Conclusion : The VVitch est bien plus qu’un simple film d’horreur, c’est un drame familial d’une noirceur absolue, doublé d’une réflexion politique sur le pouvoir et la répression. Par la précision de sa mise en scène, l’intelligence de son scénario et la force de son discours, Robert Eggers a signé l’un des films fantastiques les plus marquants de ce début de siècle. Si l’horreur qu’il occasionne peut sembler secondaire face à sa beauté formelle, elle n’en demeure pas moins durable. On n’oublie pas la forêt de The VVitch. On n’oublie pas le regard d’Anya Taylor-Joy. Et surtout, on n’oublie jamais la voix de Black Philip. C’est la marque des classiques.

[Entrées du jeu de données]
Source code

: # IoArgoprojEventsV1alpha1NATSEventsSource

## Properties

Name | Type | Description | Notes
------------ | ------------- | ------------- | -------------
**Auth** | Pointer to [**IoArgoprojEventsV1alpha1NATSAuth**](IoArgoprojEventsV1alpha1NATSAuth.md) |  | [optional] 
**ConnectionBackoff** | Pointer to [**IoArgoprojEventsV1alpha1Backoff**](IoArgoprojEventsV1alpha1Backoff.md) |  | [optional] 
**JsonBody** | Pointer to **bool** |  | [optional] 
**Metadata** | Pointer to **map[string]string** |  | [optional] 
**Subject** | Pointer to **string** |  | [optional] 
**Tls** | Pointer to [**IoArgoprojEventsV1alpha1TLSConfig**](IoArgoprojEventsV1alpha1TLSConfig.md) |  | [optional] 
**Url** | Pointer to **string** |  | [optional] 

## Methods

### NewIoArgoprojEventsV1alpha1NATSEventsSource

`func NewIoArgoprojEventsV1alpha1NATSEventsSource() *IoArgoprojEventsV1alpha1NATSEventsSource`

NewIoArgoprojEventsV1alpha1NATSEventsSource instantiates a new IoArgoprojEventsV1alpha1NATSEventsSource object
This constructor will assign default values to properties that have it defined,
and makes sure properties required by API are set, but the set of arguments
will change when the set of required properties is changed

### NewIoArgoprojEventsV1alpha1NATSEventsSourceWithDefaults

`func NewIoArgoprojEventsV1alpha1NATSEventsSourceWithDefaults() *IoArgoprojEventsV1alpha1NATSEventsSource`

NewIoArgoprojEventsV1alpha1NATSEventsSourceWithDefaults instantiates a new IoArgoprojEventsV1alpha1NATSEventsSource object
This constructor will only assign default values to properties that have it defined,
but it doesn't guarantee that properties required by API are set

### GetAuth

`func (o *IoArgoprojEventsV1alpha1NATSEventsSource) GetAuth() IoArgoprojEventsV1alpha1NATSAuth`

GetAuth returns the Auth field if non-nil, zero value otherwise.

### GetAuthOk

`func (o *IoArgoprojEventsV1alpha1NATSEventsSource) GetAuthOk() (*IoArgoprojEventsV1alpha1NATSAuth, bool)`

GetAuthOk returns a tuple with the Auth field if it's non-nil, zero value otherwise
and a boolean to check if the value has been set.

# ÉNONCÉ 1
D'après la conclusion sur The VVitch, qui a signé ce film ?
# ÉNONCÉ 2
Reproduisez à l'identique le passage de la conclusion sur The VVitch qui commence aux mots « Conclusion : The » et s'arrête après les mots « marque des classiques. ».
# ÉNONCÉ 3
Selon la conclusion sur The VVitch, quelles sont les choses qu'on n'oublie pas ?

# RÉPONSE FINALE 1
Robert Eggers.

# RÉPONSE FINALE 2
Conclusion : The VVitch est bien plus qu’un simple film d’horreur, c’est un drame familial d’une noirceur absolue, doublé d’une réflexion politique sur le pouvoir et la répression. Par la précision de sa mise en scène, l’intelligence de son scénario et la force de son discours, Robert Eggers a signé l’un des films fantastiques les plus marquants de ce début de siècle. Si l’horreur qu’il occasionne peut sembler secondaire face à sa beauté formelle, elle n’en demeure pas moins durable. On n’oublie pas la forêt de The VVitch. On n’oublie pas le regard d’Anya Taylor-Joy. Et surtout, on n’oublie jamais la voix de Black Philip. C’est la marque des classiques.

# RÉPONSE FINALE 3
- la forêt de The VVitch
- le regard d'Anya Taylor-Joy
- la voix de Black Philip